» **TEKS BACAAN**:

Ribut Wijoto
http://terpelanting.wordpress.com/
Bila engkau tanyakan tiga tema paling sering muncul dalam khazanah puisi Indonesia, aku menyebutkan tiga hal: kesunyian, religiusitas, dan cinta. Ketiganya bergerak dalam pertautan tiga wilayah kebahasaan, yaitu ketuhanan, alam raya, dan pesona tubuh manusia. Sejarah puisi Indonesia, tidak kurang tidak lebih, dihidupi oleh ketiga tema tersebut.

» **DAFTAR BARIS**:
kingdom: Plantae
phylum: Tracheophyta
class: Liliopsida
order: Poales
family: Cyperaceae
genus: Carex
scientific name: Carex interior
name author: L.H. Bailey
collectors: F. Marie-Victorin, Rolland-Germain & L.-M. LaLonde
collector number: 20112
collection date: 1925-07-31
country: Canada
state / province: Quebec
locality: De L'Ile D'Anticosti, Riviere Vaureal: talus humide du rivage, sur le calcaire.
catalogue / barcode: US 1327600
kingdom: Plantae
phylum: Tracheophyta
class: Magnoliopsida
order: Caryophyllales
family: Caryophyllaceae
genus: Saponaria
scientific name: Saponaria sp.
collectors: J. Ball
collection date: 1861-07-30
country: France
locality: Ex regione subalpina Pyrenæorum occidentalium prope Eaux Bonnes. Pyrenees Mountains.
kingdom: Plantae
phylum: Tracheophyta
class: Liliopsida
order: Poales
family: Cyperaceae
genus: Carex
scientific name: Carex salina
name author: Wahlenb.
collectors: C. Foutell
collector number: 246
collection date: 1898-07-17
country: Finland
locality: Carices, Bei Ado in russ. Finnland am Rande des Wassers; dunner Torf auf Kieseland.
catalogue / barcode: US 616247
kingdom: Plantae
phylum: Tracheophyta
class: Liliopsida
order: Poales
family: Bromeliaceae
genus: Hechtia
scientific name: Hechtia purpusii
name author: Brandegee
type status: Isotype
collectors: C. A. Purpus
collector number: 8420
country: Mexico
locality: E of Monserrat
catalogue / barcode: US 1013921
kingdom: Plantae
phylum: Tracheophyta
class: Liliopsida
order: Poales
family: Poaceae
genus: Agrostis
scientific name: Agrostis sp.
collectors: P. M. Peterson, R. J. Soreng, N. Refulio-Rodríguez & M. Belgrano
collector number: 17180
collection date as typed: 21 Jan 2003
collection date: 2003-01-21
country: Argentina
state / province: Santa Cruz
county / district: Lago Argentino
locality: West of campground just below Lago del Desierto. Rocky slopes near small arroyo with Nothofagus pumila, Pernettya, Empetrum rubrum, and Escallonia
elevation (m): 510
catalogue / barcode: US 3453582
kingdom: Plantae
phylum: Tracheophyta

» **SOAL LATIHAN**:
a) Menurut teks tentang tema puisi Indonesia, tiga tema apa yang paling sering muncul dalam khazanah puisi Indonesia?
b) Sebutkan semua wilayah kebahasaan yang menjadi tempat ketiga tema itu bergerak menurut teks tentang tema puisi Indonesia.
c) Teruskan teks tentang tema puisi Indonesia mulai setelah kalimat terakhirnya.

» **JAWABAN YANG DIHARAPKAN**:
a) Kesunyian, religiusitas, dan cinta.

b) Ketuhanan, alam raya, dan pesona tubuh manusia.

c)
Bahkan sejak awal sastra hingga sastra terkini, ketiganya senantiasa menggelibati puisi. Lihatlah puisi Kriapur, Acep Zamzam Noor, Arief B. Prasetya, Indra Tjahyadi, Mashuri ataupun Binhad Nurrohmat. Atau lihatlah kejelasan yang dituliskan A. Teeuw tentang masa silam sastra Nusantara. “Jelaslah dalam pendekatan estetik Jawa Kuno ini pun, seperti dalam Melayu, estetik tidak bersifat otonom: Fungsi seni (baca: sastra) diabdikan pada fungsi agama; lewat seni, manusia diperhadapkan dengan keagungan ciptaan Tuhan dan dia akan menghilangkan diri (atau kehilangan diri) dalam keagungan pesona itu (Melayu) atau seniman lewat seni mencoba menjangkau persatuan dengan Dewa yang akhirnya akan membawa kehampaan mutlak dan kehilangan diri rantai eksistensi manusia (Jawa Kuno)”.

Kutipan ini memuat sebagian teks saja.